ACTIONS TO TAKE:
A – Write out the passage on the first MGM lion between "And what has" and "you’re having yourself.", inclusive.
B – In the passage on the first MGM lion, in what year was Cairbre born at Dublin Zoo?
C – Render this sentence from the passage on the first MGM lion in Spanish: "The studio called him Slats but that wasn’t his real name."

EXCERPT TO READ:
- - -

The logo was a different matter entirely. When Samuel Goldwyn’s old studio, Goldwyn Pictures merged with the exhibition business Metro and Louis B. Mayer pictures in 1924, the company had already started using a lion in their pre-credit sequence. MGM decided to continue the practice and the first occasion on which the MGM lion appeared before one of the studio’s movies was in the utterly forgettable and accordingly utterly forgotten He who gets slapped a silent movie starring Lon Chaney and Norma Shearer. Perhaps it’s a 1920s version of Fifty shades of grey who knows.

And what has all this got to do with us, I hear you say?

Well, its because of the identity of the very first MGM lion. The studio called him Slats but that wasn’t his real name. It was Cairbre. And he wasn’t African or even Californian, he was a genuine Dub. Cairbre was born in Dublin Zoo in 1919 and was named after Cuchulainn’s charioteer, or a High King of Ireland, or a rebellious pretender to the High Kingship, or whatever you’re having yourself.

Cairbre had, apparently, been introduced to Sam Goldwyn, and the silver screen, by fellow Dub, Cedric Gibbons, the designer and art director. This means that Gibbons is personally responsible for two enduring Hollywood icons, neither of them human. He also designed the statuette to be presented to members of the Academy of Motion Picture Arts and Sciences at their annual award ceremony, we know them more familiarly today as, the Oscars. Gibbons apparently modelled the statuette on his wife, the statuesque film star Dolores del Rio.

But back to Cairbre. There is a famous photograph of two men filming him for the MGM logo. Health and Safety considerations don’t seem to have been paramount (no pun intended – though, ironically, that’s where the shoot took place – Paramount studios). Camera crew and big cat are separated, not by a hefty iron grille, but by a few feet of clear air. Were Cairbre of malevolent disposition he could have had a snack of cinematographer sushi any time he wanted.

- - -

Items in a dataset
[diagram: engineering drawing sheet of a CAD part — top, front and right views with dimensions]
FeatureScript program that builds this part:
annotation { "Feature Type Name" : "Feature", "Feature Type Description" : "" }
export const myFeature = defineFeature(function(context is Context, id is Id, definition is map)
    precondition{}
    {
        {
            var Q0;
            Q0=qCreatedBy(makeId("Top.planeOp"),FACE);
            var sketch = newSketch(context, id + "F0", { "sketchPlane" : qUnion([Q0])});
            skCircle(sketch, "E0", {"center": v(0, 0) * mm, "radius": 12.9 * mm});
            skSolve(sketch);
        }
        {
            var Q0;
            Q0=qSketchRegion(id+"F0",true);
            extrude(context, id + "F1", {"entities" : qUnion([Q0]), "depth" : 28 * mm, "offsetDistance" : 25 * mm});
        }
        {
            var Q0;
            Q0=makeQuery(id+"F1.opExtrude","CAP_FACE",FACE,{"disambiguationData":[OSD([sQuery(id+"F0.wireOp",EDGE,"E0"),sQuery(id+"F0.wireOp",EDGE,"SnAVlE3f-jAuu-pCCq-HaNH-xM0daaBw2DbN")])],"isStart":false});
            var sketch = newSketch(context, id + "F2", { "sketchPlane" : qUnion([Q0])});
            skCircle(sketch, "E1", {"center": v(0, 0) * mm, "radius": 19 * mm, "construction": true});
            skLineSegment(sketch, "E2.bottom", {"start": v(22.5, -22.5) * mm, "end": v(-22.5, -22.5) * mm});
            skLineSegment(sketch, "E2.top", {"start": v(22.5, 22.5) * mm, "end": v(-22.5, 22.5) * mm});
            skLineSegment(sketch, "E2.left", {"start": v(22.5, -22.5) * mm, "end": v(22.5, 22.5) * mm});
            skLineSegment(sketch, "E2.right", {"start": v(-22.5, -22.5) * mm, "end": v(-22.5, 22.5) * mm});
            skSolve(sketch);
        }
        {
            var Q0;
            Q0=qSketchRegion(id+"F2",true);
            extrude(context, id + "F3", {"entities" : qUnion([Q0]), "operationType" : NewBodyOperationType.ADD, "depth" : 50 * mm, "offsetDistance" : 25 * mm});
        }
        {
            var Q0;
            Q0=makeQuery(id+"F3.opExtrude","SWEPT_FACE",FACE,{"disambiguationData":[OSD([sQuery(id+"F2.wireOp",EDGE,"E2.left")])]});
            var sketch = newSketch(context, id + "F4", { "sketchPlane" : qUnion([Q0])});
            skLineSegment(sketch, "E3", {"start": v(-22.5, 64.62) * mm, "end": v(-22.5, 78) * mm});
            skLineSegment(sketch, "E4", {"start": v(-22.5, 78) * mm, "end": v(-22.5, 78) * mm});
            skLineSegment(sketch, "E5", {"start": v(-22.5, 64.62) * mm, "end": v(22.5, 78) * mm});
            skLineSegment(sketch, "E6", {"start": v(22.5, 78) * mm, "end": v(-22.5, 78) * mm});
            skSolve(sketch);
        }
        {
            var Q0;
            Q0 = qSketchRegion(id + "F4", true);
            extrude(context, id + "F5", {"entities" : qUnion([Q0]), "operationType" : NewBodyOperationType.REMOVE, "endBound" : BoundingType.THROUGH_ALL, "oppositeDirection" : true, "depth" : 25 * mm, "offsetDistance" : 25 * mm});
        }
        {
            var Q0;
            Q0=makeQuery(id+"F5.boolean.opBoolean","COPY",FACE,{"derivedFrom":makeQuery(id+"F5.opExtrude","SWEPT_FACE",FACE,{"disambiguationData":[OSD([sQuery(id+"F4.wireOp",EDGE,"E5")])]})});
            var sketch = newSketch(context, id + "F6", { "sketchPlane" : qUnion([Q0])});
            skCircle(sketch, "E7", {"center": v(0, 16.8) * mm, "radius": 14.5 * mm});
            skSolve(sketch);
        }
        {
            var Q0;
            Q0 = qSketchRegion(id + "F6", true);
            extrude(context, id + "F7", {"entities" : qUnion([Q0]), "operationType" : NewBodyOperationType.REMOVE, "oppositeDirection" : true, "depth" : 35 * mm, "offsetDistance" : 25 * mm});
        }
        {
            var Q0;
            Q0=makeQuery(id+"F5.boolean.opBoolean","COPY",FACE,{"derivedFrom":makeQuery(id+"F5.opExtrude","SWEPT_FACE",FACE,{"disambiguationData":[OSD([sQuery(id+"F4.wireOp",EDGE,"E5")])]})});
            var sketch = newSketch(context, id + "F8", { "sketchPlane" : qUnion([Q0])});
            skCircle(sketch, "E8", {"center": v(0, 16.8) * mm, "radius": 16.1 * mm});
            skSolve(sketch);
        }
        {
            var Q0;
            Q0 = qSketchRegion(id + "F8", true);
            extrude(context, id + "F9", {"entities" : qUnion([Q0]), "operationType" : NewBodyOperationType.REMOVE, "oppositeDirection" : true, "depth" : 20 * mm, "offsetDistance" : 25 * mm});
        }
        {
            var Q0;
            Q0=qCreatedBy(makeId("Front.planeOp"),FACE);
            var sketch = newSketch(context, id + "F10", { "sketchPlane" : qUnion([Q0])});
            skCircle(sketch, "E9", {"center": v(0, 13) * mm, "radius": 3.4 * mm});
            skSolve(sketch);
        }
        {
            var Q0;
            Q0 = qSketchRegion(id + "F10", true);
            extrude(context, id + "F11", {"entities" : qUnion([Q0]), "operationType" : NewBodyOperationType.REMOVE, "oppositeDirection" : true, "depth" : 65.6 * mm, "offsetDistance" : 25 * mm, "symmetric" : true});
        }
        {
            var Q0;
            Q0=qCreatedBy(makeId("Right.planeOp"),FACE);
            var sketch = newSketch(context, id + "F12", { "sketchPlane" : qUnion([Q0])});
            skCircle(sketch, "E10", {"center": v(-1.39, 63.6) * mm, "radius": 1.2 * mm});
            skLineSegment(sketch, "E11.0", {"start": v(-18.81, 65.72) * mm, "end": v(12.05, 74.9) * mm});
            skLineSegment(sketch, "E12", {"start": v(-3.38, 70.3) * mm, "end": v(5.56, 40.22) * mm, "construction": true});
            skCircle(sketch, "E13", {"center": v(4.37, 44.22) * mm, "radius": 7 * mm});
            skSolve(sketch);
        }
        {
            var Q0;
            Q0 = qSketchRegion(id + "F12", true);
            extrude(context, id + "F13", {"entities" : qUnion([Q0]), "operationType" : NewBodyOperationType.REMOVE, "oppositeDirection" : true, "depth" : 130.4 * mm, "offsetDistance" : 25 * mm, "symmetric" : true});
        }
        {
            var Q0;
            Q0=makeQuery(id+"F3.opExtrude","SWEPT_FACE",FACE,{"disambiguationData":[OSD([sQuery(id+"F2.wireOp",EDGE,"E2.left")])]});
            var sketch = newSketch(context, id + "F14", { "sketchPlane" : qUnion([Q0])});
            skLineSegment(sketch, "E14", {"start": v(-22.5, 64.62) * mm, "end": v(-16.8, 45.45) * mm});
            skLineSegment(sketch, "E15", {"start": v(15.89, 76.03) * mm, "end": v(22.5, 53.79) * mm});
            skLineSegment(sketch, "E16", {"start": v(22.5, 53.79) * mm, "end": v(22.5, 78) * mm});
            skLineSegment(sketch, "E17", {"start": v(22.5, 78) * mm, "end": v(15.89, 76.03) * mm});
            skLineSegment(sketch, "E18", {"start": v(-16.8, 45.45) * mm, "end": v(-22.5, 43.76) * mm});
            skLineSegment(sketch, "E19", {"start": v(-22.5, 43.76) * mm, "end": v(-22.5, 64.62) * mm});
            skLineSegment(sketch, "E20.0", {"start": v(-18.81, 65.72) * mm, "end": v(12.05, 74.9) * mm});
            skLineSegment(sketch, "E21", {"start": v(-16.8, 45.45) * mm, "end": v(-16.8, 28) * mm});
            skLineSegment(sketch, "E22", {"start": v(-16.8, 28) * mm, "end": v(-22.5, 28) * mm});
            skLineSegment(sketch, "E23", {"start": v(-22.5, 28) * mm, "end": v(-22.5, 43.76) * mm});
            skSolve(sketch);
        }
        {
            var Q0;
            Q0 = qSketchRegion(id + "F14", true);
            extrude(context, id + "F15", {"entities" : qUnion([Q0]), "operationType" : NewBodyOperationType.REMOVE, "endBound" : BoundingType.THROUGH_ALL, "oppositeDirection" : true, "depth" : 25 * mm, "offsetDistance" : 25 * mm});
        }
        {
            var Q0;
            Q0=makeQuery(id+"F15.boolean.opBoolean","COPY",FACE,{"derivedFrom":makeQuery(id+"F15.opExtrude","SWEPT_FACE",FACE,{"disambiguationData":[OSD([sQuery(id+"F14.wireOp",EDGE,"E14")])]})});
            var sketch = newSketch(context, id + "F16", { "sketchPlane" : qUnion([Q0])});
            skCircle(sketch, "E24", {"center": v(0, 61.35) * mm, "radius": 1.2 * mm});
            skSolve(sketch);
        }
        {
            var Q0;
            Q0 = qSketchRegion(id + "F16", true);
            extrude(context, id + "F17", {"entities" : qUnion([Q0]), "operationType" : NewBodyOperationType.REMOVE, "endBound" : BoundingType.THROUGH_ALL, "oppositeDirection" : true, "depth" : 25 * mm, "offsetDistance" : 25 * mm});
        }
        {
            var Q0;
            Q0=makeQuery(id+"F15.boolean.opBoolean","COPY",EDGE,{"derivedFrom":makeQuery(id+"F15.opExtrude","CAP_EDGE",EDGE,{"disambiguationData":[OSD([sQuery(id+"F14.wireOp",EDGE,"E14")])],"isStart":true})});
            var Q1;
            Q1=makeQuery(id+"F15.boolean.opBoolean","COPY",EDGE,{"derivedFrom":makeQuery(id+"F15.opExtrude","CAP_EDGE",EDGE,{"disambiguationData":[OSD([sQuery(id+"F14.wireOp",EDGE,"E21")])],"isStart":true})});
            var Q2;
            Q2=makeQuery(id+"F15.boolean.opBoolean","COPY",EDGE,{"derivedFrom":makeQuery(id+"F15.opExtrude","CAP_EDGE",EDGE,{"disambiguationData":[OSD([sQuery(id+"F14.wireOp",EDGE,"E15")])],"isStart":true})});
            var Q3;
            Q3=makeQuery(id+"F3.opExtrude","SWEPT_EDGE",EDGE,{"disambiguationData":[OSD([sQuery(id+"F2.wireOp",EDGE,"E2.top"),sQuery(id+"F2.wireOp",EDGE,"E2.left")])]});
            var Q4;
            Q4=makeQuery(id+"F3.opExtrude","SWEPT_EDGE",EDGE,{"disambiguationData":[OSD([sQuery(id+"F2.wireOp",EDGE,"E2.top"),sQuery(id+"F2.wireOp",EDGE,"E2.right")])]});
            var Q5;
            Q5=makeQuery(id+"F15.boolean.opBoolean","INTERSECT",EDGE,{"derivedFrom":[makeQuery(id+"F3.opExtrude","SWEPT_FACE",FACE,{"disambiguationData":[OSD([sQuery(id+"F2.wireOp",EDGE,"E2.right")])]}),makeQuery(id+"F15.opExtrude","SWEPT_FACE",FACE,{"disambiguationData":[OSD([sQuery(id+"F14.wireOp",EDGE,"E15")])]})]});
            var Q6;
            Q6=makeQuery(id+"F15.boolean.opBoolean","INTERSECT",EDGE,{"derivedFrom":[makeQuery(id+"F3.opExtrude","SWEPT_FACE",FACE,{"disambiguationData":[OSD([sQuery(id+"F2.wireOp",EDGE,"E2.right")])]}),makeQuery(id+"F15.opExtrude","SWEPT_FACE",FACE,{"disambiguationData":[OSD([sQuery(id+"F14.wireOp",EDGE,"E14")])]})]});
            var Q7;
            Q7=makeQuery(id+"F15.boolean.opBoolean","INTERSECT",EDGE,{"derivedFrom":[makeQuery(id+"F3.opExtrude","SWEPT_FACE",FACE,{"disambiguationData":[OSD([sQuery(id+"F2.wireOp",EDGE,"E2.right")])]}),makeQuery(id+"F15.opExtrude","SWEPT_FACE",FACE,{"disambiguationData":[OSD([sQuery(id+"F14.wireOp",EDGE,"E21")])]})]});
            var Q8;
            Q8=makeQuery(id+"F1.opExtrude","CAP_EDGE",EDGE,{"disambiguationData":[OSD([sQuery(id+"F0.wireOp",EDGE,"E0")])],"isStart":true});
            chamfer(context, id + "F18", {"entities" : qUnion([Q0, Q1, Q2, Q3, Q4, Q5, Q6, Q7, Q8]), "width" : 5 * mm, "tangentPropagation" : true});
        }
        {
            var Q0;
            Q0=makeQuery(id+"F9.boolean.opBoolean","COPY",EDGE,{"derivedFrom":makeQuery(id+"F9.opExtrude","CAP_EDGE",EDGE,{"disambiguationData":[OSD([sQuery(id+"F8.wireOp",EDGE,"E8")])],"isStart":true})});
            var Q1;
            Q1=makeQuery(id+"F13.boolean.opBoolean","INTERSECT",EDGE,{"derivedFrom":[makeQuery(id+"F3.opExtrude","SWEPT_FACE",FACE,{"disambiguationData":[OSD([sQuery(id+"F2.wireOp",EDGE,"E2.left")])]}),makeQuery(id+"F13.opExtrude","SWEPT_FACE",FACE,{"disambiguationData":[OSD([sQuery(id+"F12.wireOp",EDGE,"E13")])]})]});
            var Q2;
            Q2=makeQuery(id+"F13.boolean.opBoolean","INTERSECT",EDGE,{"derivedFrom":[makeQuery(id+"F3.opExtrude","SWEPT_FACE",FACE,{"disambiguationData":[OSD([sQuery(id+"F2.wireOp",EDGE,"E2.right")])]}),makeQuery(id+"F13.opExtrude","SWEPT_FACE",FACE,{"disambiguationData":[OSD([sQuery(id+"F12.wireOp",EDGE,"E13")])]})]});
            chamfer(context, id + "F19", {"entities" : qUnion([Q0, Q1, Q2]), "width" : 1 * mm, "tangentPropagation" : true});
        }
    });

- - -

COMPLETED EXERCISE:
A –
And what has all this got to do with us, I hear you say?

Well, its because of the identity of the very first MGM lion. The studio called him Slats but that wasn’t his real name. It was Cairbre. And he wasn’t African or even Californian, he was a genuine Dub. Cairbre was born in Dublin Zoo in 1919 and was named after Cuchulainn’s charioteer, or a High King of Ireland, or a rebellious pretender to the High Kingship, or whatever you’re having yourself.

B – 1919

C – El estudio lo llamaba Slats, pero ese no era su verdadero nombre.